# Excerpt to read

-- Opening Marker --

- 16°55′24″N 97°22′37″E﻿ / ﻿16.923302374017855°N 97.37694950628828°E
- Location: Thaton, Myanmar
- Type: Pitakataik
- Established: 1923; 103 years ago

Collection
- Items collected: Parabaiks; palm-leaf manuscripts;
- Size: 785 manuscripts

Other information
- Affiliation: Sadhammajotika Monastery

= U Pho Thi Library =

Buddhist library in Thaton, Myanmar

U Pho Thi Library (ဦးဘိုးသီးပိဋကတ်တိုက်), officially known as the (lit. 'great temple of the Dhamma which pleases good people'), is a Buddhist library or pitakataik in Thaton, Mon State, Myanmar. The library houses a rare collection of 785 traditional manuscripts, including palm leaf manuscripts and parabaiks, in a three-storey building donated by U Pho Thi, who is the library's namesake. Monastic examinations are held at the library, which part of Thaton's largest centre for Buddhist studies.

== History ==
The library was the brainchild of Burmese literature professor Kyaw Tun, and was funded and established by merchant U Pho Thi in 1923, along with the Suvaṇṇabhūmi Pariyatti Sāsanahita Trust.

-- Closing Marker --

Collected data entries:
-- Opening Marker --

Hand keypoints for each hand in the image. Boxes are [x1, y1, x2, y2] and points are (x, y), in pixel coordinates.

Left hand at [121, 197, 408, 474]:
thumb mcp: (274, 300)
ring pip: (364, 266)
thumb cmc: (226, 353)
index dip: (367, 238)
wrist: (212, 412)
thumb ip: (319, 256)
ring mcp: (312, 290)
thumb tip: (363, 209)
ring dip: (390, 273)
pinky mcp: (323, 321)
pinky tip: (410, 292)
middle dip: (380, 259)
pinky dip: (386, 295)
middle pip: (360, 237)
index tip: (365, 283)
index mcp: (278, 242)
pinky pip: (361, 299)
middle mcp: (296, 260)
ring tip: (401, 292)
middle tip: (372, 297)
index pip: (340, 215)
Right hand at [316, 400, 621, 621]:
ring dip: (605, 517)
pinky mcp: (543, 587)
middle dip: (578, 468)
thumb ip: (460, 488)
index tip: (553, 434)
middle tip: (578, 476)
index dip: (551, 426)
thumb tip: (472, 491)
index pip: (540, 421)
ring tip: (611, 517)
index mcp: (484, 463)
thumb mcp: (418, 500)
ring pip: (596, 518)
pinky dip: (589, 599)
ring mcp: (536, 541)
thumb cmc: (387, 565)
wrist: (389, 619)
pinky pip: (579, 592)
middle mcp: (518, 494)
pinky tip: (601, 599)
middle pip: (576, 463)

-- Closing Marker --
-- Opening Marker --

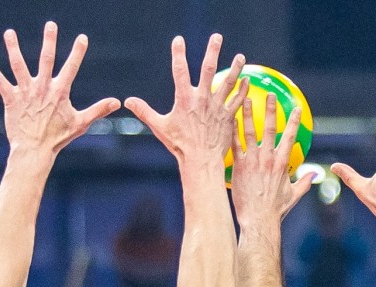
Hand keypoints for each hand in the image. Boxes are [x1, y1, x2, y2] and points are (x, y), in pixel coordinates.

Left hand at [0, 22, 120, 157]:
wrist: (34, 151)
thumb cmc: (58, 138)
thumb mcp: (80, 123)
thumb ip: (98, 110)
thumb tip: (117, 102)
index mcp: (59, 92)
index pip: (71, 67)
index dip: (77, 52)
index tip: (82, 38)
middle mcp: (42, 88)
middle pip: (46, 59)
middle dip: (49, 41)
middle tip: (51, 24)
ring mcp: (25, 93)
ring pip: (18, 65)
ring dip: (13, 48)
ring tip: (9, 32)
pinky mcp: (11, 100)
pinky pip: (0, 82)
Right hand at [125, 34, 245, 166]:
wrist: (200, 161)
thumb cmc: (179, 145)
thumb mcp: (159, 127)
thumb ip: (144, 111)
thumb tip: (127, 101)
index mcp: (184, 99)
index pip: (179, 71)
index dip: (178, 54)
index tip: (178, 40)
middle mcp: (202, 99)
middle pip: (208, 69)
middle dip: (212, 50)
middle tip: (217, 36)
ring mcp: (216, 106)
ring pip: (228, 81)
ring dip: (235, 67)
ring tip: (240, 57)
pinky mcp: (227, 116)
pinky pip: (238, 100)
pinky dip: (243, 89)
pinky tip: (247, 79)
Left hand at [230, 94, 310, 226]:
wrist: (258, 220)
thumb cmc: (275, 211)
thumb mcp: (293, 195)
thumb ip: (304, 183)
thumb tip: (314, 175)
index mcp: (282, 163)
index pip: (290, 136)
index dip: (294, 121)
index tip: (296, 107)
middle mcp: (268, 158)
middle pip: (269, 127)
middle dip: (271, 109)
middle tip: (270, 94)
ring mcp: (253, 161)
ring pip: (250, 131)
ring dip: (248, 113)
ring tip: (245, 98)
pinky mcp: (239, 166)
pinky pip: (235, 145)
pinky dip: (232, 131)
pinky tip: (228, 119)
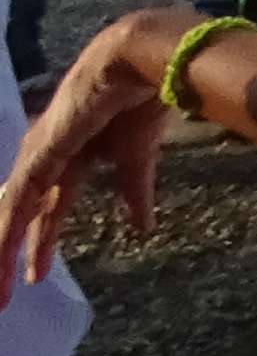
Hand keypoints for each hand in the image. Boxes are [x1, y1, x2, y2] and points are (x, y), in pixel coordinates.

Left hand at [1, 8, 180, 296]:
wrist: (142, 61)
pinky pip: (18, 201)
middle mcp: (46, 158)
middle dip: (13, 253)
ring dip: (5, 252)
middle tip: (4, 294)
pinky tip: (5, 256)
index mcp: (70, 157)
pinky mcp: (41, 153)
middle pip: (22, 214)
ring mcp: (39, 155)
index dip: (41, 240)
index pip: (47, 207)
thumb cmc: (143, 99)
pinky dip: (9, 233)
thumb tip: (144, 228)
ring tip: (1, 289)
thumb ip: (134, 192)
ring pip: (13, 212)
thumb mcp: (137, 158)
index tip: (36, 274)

-- Closing Marker --

# Tasks to carry out
1. From the U Pho Thi Library article, list every place name that gives the library's location.
2. Extend the U Pho Thi Library article by writing what comes next after its last sentence.
The listing is not needed for any of the work.

# Replies
1. Thaton, Mon State, Myanmar

2.
In February 2013, the Pali Text Society, Sendai University, and the University of Toronto, along with local partners, began an ongoing initiative to digitise and catalogue Myanmar's palm-leaf manuscripts, including collections from this library, and Bagaya Monastery in Inwa. The digitised manuscripts are now available at the open-access Myanmar Manuscript Digital Library.

In 2019, the Pali Text Society published the Catalogue of Manuscripts in the U Pho Thi Library.

== Collection ==
The manuscripts date from the mid-16th century to the 1920s. Extremely rare manuscripts held by the library include Saddanītiṭīkā by Paññāsāmi, an advisor to King Mindon Min, Mukhamattasāra, Commentary on the Nāmacāradīpaka, by Chapaṭa Saddhammajotipāla from the Inwa era.